Les conflits qui se déroulent actuellement en Ukraine et dans plusieurs zones du Moyen-Orient ont mis en lumière une faiblesse structurelle de la chaîne d'approvisionnement en munitions des armées européennes. Alors que les forces ukrainiennes font face à un afflux continu de tirs d'artillerie et de missiles, les réserves de roquettes, de missiles sol‑air et d'intercepteurs se sont rapidement réduites, forçant les commandants à rationner les frappes. Le même phénomène se répète dans les théâtres du Moyen-Orient, où les coalitions soutenues par l'Occident voient leurs stocks d'armements de précision s'épuiser à mesure que les hostilités s'intensifient. Selon BFMTV, « les guerres se gagnent par le nombre, pas grâce à des armes miracles », une constatation qui remet en cause la logique de production d'armes hautement spécialisées et coûteuses, privilégiée jusqu'ici par l'industrie de défense européenne.

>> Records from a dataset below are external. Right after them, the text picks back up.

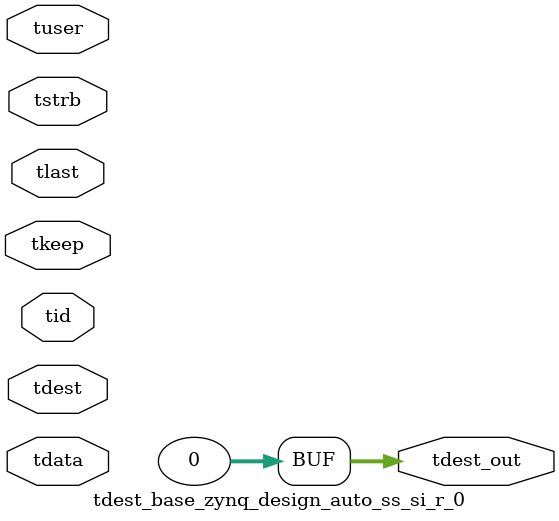
<source format=v>


`timescale 1ps/1ps

module tdest_base_zynq_design_auto_ss_si_r_0 #
(
parameter C_S_AXIS_TDATA_WIDTH = 32,
parameter C_S_AXIS_TUSER_WIDTH = 0,
parameter C_S_AXIS_TID_WIDTH   = 0,
parameter C_S_AXIS_TDEST_WIDTH = 0,
parameter C_M_AXIS_TDEST_WIDTH = 32
)
(
input  [(C_S_AXIS_TDATA_WIDTH == 0 ? 1 : C_S_AXIS_TDATA_WIDTH)-1:0     ] tdata,
input  [(C_S_AXIS_TUSER_WIDTH == 0 ? 1 : C_S_AXIS_TUSER_WIDTH)-1:0     ] tuser,
input  [(C_S_AXIS_TID_WIDTH   == 0 ? 1 : C_S_AXIS_TID_WIDTH)-1:0       ] tid,
input  [(C_S_AXIS_TDEST_WIDTH == 0 ? 1 : C_S_AXIS_TDEST_WIDTH)-1:0     ] tdest,
input  [(C_S_AXIS_TDATA_WIDTH/8)-1:0 ] tkeep,
input  [(C_S_AXIS_TDATA_WIDTH/8)-1:0 ] tstrb,
input                                                                    tlast,
output [C_M_AXIS_TDEST_WIDTH-1:0] tdest_out
);

assign tdest_out = {1'b0};

endmodule


</source>
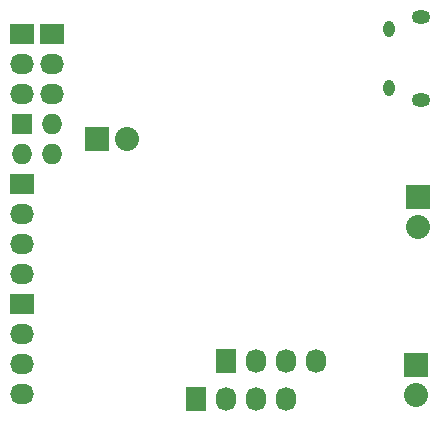
<source format=gbr>
G04 #@! TF.FileFunction,Soldermask,Bot*
%FSLAX46Y46*%
G04 Gerber Fmt 4.6, Leading zero omitted, Abs format (unit mm)*
G04 Created by KiCad (PCBNEW 4.0.4-stable) date 11/23/16 17:15:38*
%MOMM*%
%LPD*%
G01*
G04 APERTURE LIST*
%ADD10C,0.100000*%
%ADD11O,0.950000X1.400000*%
%ADD12O,1.550000X1.200000*%
%ADD13R,1.727200X2.032000*%
%ADD14O,1.727200X2.032000*%
%ADD15R,2.032000X1.727200*%
%ADD16O,2.032000X1.727200*%
%ADD17R,1.727200X1.727200*%
%ADD18O,1.727200X1.727200*%
%ADD19R,2.032000X2.032000*%
%ADD20O,2.032000X2.032000*%
G04 APERTURE END LIST*
D10*
D11*
X102132960Y-106196400D03*
X102132960Y-101196400D03*
D12*
X104832960Y-107196400D03*
X104832960Y-100196400D03*
D13*
X88328500Y-129349500D03*
D14*
X90868500Y-129349500D03*
X93408500Y-129349500D03*
X95948500Y-129349500D03*
D15*
X71120000Y-114300000D03*
D16*
X71120000Y-116840000D03*
X71120000Y-119380000D03*
X71120000Y-121920000D03*
D17*
X71120000Y-109220000D03*
D18*
X73660000Y-109220000D03*
X71120000Y-111760000D03*
X73660000Y-111760000D03*
D13*
X85788500Y-132524500D03*
D14*
X88328500Y-132524500D03*
X90868500Y-132524500D03*
X93408500Y-132524500D03*
D15*
X71120000Y-124460000D03*
D16*
X71120000Y-127000000D03*
X71120000Y-129540000D03*
X71120000Y-132080000D03*
D19*
X77470000Y-110490000D03*
D20*
X80010000Y-110490000D03*
D19*
X104470200Y-129616200D03*
D20*
X104470200Y-132156200D03*
D15*
X71120000Y-101600000D03*
D16*
X71120000Y-104140000D03*
X71120000Y-106680000D03*
D15*
X73660000Y-101600000D03*
D16*
X73660000Y-104140000D03*
X73660000Y-106680000D03*
D19*
X104597200Y-115392200D03*
D20*
X104597200Y-117932200D03*
M02*

</source>
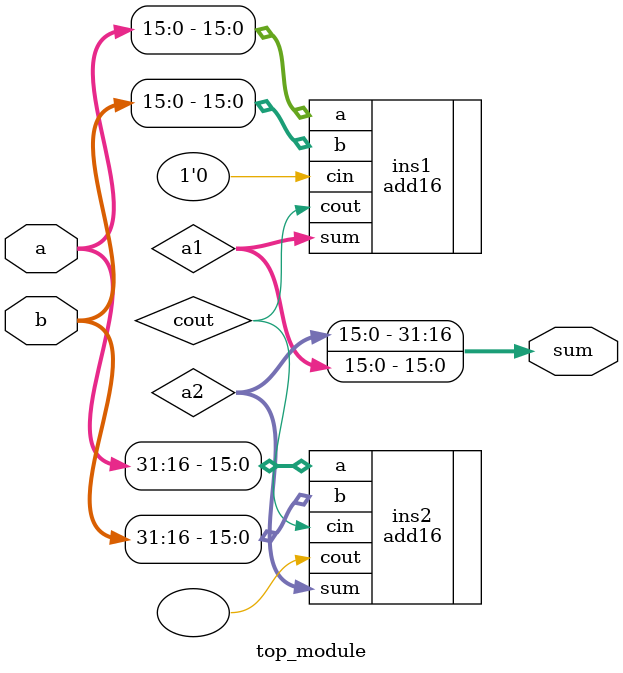
<source format=v>
module top_module(
    input [31:0] a,
    input [31:0] b,
    output [31:0] sum
);
    wire [15:0] a1,a2;
    wire cout;
    add16 ins1 ( .a(a[15:0]), .b(b[15:0]), .cin(1'b0), .sum(a1), .cout(cout) );
    add16 ins2 ( .a(a[31:16]), .b(b[31:16]), .cin(cout), .sum(a2), .cout() );
    assign sum = {a2,a1};
endmodule

</source>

Cette situation contraste fortement avec la stratégie historique de l'industrie de défense européenne, qui a longtemps misé sur la fabrication de systèmes d'armes complexes en petites séries, destinés à des clients nationaux ou à des exportations sélectives. Les programmes de missiles de croisière, de systèmes anti‑missiles ou de drones de combat ont souvent nécessité des années de développement, des budgets de plusieurs centaines de millions d'euros et des chaînes de production limitées à quelques dizaines d'unités par an. Cette approche, bien adaptée aux exigences de précision et de souveraineté technologique, s'est avérée inadaptée face à une demande soudaine et massive de munitions de remplacement, où la rapidité de mise en service et le coût unitaire priment sur la sophistication technique.
Face à cet épuisement, les gouvernements européens, les forces armées et les industriels ont commencé à réévaluer leurs priorités. Le besoin urgent de reconstituer les stocks a conduit à des appels à la production en série de missiles plus simples, moins onéreux et plus rapides à assembler. Cette réorientation s'inscrit dans une logique de résilience opérationnelle, visant à garantir que les forces européennes puissent soutenir des engagements prolongés sans dépendre exclusivement de fournisseurs extérieurs ou de stocks limités. Les décideurs soulignent également que la capacité à produire en masse des munitions de base pourrait libérer des ressources pour des programmes de haute technologie, tout en assurant une disponibilité constante sur le terrain.
Start‑up européennes : missiles à bas coût et production rapide
Dans ce nouveau paradigme, plusieurs start‑up européennes ont émergé comme acteurs clés, proposant des solutions de missiles et d'intercepteurs conçus pour être fabriqués à grande échelle avec des coûts réduits. Ces jeunes entreprises misent sur des architectures modulaires, l'utilisation de matériaux standards et des processus de fabrication automatisés, afin de raccourcir les cycles de production de plusieurs mois à quelques semaines. Selon BFMTV, ces initiatives visent à répondre à la demande immédiate des armées tout en conservant un niveau de performance suffisant pour les missions de défense aérienne et de soutien au sol. Les projets en cours incluent des missiles sol‑air de courte portée, des roquettes guidées à faible coût et des systèmes d'interception capables d'engager plusieurs cibles simultanément.
L'un des exemples les plus médiatisés est le programme mené par la start‑up Cambridge Aerospace, qui développe le missile « Skyhammer », présenté comme un système à la fois économique et rapide à produire. Le prototype, présenté dans les médias, repose sur une conception simplifiée, des composants électroniques standards et une chaîne d'assemblage qui peut être mise en place dans des usines existantes sans nécessiter d'investissements lourds. D'autres entreprises, comme la société française NovaTech, travaillent sur des intercepteurs à guidage inertiel et radar, capables d'être intégrés aux plateformes existantes des forces armées européennes sans modifications majeures.
Ces initiatives bénéficient également d'un soutien public, avec des programmes de financement de l'Union européenne et des États membres destinés à accélérer la mise en production. Les fonds alloués couvrent la recherche et le développement, la certification des systèmes et la création de lignes d'assemblage dédiées. Selon les autorités, ce soutien vise à créer un écosystème industriel capable de répondre rapidement à des crises similaires à l'avenir, en réduisant la dépendance aux fournisseurs traditionnels et en renforçant la souveraineté européenne en matière de défense.